いくらビデオベースのAHAコースでコースメニュー化されたスキルトレーニングをしても、現場で使えるものにはならないという反省があったのでしょう。
implementation(実行性)がメインテーマのガイドライン2010。
いくらAHAコースを終了しても、それは単に機械的に技術を習得したというだけ。それを現場で応用して使うための訓練はまた別。
AHAガイドライン2010の「教育・実行性&チーム(EIT)」のページにも、「AHA ECCプログラムは最初のステップにすぎず、個人やシステムとして力を発揮するための大きなトレーニング概念の中の一部でしかない」みたいなことが書かれています。
Instructors and participants should be aware that successful completion of any AHA ECC course is only the first step toward attaining and maintaining competence.
AHA ECC courses should be part of a larger continuing education and continuous quality improvement process that reflects the needs and practices of individuals or systems.
AHA ECC courses should be part of a larger continuing education and continuous quality improvement process that reflects the needs and practices of individuals or systems.
現実、オペ室でのシミュレーションにしても、麻酔器の使い方を知らなければ人工呼吸はできませんし、通報の仕方も、院内一斉のコードブルーを掛けても、オペ室の中まで入ってきてくれる人がどれだけいるのかという問題とか、救急カーとの中に入っている薬。うちはエピクイックがないから、ボスミンをアンプルから吸わなくちゃいけないし、、、、
現実問題、講習会場のACLSでは対応できない点がたくさん。
なにより、スタッフがACLS講習のメンバーのように共通認識をもった人たちばかりではない、これは実際の急変に当たって痛感するところではないでしょうか?

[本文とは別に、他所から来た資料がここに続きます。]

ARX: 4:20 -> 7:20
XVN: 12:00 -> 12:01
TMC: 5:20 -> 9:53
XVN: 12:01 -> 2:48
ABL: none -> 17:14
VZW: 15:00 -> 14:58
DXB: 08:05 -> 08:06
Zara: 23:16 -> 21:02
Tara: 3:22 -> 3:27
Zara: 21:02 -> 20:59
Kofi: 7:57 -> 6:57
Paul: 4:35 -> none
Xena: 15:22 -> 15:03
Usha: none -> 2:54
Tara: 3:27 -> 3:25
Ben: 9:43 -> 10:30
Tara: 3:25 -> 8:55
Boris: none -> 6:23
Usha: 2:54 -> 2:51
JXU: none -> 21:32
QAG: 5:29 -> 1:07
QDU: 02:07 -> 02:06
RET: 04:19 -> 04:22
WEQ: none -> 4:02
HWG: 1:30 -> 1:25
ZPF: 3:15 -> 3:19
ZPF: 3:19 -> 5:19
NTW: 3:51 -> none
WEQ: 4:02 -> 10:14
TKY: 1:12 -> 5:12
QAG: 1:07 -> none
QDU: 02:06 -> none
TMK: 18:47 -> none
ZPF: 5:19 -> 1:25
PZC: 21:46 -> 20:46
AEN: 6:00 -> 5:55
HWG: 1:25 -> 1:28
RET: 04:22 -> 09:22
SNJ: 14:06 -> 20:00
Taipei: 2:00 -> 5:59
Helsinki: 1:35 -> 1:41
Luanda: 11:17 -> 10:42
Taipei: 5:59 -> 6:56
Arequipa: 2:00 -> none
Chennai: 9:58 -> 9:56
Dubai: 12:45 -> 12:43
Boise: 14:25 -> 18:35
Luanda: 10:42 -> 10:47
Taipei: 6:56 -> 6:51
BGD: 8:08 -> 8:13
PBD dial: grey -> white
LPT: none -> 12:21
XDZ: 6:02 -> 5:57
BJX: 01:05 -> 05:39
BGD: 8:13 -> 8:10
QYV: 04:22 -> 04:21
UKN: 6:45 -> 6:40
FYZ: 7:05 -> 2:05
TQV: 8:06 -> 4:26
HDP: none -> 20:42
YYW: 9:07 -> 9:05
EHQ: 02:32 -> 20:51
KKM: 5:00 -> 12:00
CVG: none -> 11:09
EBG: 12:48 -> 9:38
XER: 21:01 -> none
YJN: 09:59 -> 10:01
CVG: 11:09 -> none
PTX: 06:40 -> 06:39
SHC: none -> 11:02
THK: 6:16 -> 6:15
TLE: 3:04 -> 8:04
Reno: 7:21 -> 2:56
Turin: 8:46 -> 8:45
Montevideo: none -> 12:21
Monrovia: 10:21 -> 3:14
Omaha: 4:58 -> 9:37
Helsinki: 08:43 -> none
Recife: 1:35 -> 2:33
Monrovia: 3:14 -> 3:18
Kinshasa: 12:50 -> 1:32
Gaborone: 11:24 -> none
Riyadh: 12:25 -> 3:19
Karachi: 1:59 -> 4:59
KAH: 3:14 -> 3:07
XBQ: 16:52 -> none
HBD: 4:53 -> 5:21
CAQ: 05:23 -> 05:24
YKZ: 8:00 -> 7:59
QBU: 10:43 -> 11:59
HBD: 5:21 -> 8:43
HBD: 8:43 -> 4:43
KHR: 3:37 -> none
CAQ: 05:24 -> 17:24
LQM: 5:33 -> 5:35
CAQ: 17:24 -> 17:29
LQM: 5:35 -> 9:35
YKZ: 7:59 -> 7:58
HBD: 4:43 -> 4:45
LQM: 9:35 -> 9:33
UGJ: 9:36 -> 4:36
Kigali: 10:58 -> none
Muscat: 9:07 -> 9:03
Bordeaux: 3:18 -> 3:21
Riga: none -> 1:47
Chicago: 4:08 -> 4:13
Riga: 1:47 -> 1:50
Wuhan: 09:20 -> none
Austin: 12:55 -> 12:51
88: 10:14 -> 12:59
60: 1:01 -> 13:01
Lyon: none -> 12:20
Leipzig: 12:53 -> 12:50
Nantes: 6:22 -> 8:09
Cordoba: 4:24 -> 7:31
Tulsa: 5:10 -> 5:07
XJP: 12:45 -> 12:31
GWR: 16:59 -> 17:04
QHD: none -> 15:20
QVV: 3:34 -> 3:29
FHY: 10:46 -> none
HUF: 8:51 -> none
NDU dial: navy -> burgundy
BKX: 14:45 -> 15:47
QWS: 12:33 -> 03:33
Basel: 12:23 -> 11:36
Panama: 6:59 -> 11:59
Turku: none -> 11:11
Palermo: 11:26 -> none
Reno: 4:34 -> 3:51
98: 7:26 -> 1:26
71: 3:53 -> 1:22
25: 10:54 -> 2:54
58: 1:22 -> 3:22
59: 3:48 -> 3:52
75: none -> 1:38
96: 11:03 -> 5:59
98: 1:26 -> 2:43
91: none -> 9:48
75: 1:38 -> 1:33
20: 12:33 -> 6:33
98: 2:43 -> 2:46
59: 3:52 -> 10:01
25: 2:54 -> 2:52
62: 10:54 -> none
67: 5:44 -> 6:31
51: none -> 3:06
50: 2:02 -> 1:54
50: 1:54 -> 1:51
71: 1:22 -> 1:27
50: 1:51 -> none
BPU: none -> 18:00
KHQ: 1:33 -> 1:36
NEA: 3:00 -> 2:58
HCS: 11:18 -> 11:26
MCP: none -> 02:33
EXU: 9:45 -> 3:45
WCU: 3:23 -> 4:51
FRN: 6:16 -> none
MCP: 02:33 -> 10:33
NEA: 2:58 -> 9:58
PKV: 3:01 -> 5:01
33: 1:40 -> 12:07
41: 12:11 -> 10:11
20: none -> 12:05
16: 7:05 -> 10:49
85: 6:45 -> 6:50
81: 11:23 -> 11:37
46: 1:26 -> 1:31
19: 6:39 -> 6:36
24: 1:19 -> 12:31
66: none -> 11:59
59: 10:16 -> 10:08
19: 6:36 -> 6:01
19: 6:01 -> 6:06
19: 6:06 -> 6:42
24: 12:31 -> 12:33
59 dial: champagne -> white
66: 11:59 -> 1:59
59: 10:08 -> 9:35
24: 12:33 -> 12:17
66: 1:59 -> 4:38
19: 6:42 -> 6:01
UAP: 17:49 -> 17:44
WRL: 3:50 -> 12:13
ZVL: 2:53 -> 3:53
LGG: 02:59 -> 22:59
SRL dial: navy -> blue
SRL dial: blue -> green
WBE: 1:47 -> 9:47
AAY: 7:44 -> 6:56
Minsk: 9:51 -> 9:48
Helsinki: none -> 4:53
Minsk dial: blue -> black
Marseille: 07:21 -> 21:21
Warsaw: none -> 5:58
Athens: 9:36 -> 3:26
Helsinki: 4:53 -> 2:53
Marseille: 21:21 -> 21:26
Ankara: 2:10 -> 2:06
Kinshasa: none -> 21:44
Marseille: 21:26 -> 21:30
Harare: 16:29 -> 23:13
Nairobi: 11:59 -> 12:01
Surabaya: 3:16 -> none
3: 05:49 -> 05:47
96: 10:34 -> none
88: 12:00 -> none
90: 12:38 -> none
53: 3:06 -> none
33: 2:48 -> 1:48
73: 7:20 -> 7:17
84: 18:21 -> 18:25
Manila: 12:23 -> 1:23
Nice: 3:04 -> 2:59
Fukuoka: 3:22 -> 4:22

完璧にACLSをできる人がひとりいても、思うほどの効果は上げられません。
ですから、本来は、急変対応トレーニングは、職場内のリアルな環境・条件でいつものスタッフで行うべきものなのです。
現状の考え方としては、各人がAHA-ACLSなどでスキル・トレーニングをして、共通の土台を作ってから、次の段階として職場でシミュレーション・トレーニング。これでようやくひとつの形として完成形になるのではないでしょうか。
病院で年に2回義務付けられている避難訓練。それを関係ない他の病院施設でやるなんてナンセンスですよね。それと同じです。
ということで、ACLSまで取ったのに、どうも思うようにならないと感じている人は職場で防災訓練〜急変版〜をやってみることをお勧めします。
ICLS/ACLSインストラクターが職場で本領発揮し、貢献するチャンスです。
追記:ここまで書いて思ったけど、結局ACLSは個人で受講して身につけるようなスキルではなく、患者安全として職場単位でやるべきものなんですよね。病院の避難訓練の例を出しましたが、個人単位で避難訓練を外部施設に受けに行くなんて、ありえない話だし。日本のACLS教育導入時の方向性がそもそも間違っていた!?